Source data:
□ □ □ □

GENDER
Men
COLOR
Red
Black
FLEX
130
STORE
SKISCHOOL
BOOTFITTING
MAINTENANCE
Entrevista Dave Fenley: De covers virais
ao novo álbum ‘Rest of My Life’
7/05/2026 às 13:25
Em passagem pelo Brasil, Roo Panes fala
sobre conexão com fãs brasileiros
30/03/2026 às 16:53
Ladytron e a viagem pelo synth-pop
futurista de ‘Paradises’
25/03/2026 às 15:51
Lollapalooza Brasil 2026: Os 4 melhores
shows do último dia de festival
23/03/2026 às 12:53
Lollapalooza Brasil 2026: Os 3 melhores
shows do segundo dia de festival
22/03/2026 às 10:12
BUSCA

□ □ □ □

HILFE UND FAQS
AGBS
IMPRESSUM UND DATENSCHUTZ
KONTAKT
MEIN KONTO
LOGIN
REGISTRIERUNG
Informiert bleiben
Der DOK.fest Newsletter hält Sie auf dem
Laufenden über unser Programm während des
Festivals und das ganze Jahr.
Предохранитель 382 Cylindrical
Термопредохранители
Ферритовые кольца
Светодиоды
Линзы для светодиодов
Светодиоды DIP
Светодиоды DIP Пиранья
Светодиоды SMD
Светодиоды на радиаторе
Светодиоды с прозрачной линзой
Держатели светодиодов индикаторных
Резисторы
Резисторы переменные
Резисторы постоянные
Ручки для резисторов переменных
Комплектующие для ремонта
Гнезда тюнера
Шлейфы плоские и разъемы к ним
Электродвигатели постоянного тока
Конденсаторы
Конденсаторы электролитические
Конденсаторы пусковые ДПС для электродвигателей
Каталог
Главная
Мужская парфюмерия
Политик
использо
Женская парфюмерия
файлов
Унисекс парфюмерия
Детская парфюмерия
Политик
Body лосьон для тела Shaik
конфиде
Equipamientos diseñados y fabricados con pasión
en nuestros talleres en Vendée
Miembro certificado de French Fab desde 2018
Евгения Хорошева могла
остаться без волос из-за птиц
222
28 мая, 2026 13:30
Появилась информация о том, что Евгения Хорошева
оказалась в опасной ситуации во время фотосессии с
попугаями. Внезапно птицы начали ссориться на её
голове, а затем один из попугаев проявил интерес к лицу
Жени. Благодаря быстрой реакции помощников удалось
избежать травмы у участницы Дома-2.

□ □ □ □

Exercise objective: Would you copy out exactly the lines above that start at the one containing "Конденсаторы пусковые ДПС" and end at the one containing "избежать травмы у участницы Дома-2.", inclusive?

Exercise output:
Конденсаторы пусковые ДПС для электродвигателей
Каталог
Главная
Мужская парфюмерия
Политик
использо
Женская парфюмерия
файлов
Унисекс парфюмерия
Детская парфюмерия
Политик
Body лосьон для тела Shaik
конфиде
Equipamientos diseñados y fabricados con pasión
en nuestros talleres en Vendée
Miembro certificado de French Fab desde 2018
Евгения Хорошева могла
остаться без волос из-за птиц
222
28 мая, 2026 13:30
Появилась информация о том, что Евгения Хорошева
оказалась в опасной ситуации во время фотосессии с
попугаями. Внезапно птицы начали ссориться на её
голове, а затем один из попугаев проявил интерес к лицу
Жени. Благодаря быстрой реакции помощников удалось
избежать травмы у участницы Дома-2.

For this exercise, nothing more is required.